■ What is needed
Update the lines below by replacing "Document page" with "Rendered page" wherever it occurs, leaving the rest unchanged and omitting the pictures from your output.

■ Given data
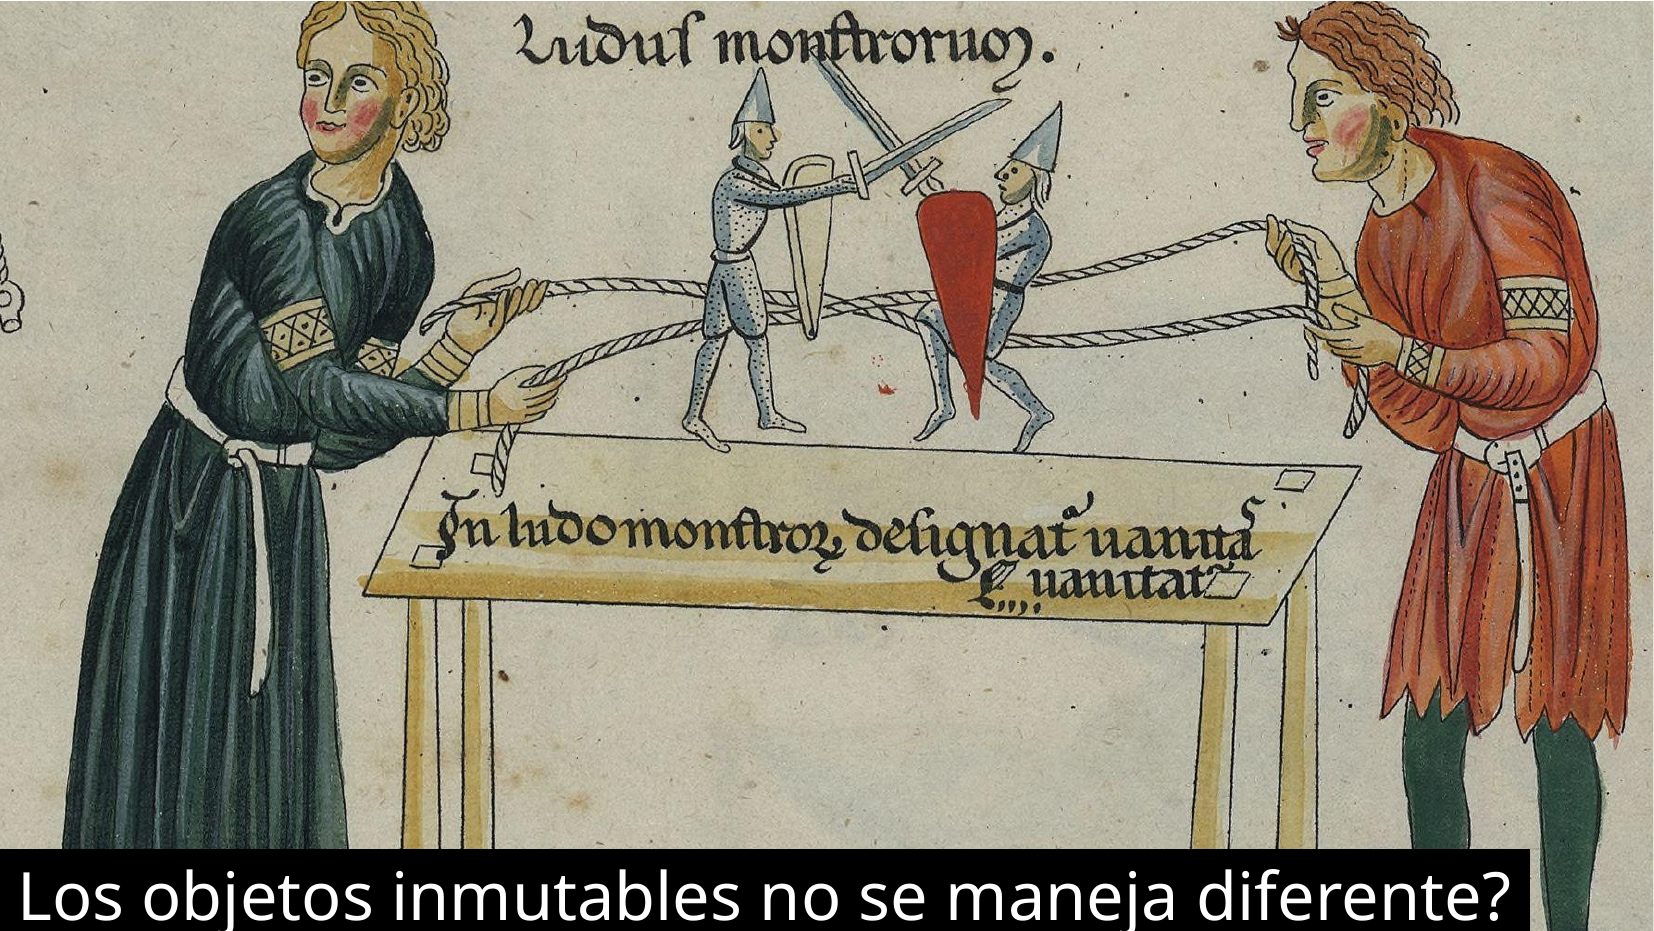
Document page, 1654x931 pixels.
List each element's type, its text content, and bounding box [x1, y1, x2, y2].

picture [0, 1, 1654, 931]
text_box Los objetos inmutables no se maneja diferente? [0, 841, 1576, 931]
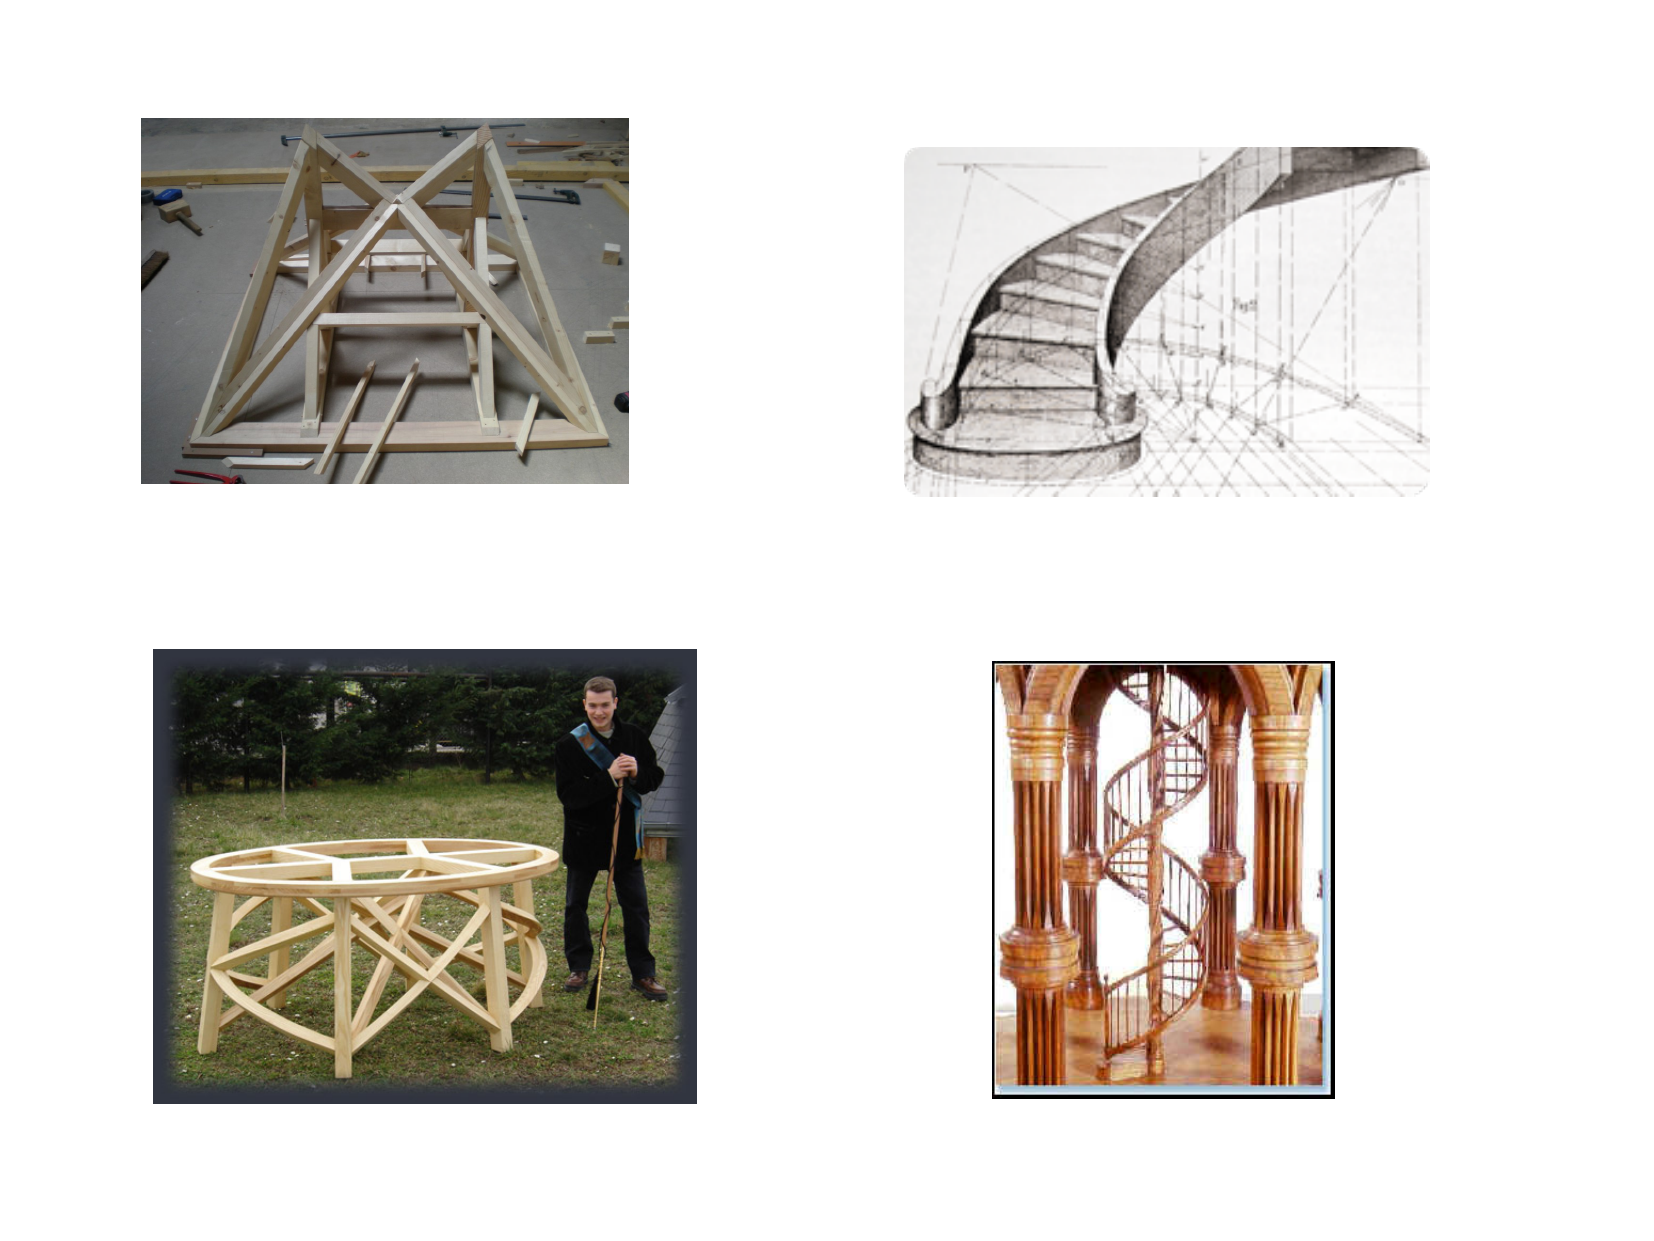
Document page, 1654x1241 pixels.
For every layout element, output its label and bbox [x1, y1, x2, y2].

■ Correct result
Rendered page, 1654x931 pixels.
List each element's type, its text content, and bounding box [x1, y1, x2, y2].

picture [0, 1, 1654, 931]
text_box Los objetos inmutables no se maneja diferente? [0, 841, 1576, 931]
Rendered page, 1654x1241 pixels.
For every layout element, output its label and bbox [x1, y1, x2, y2].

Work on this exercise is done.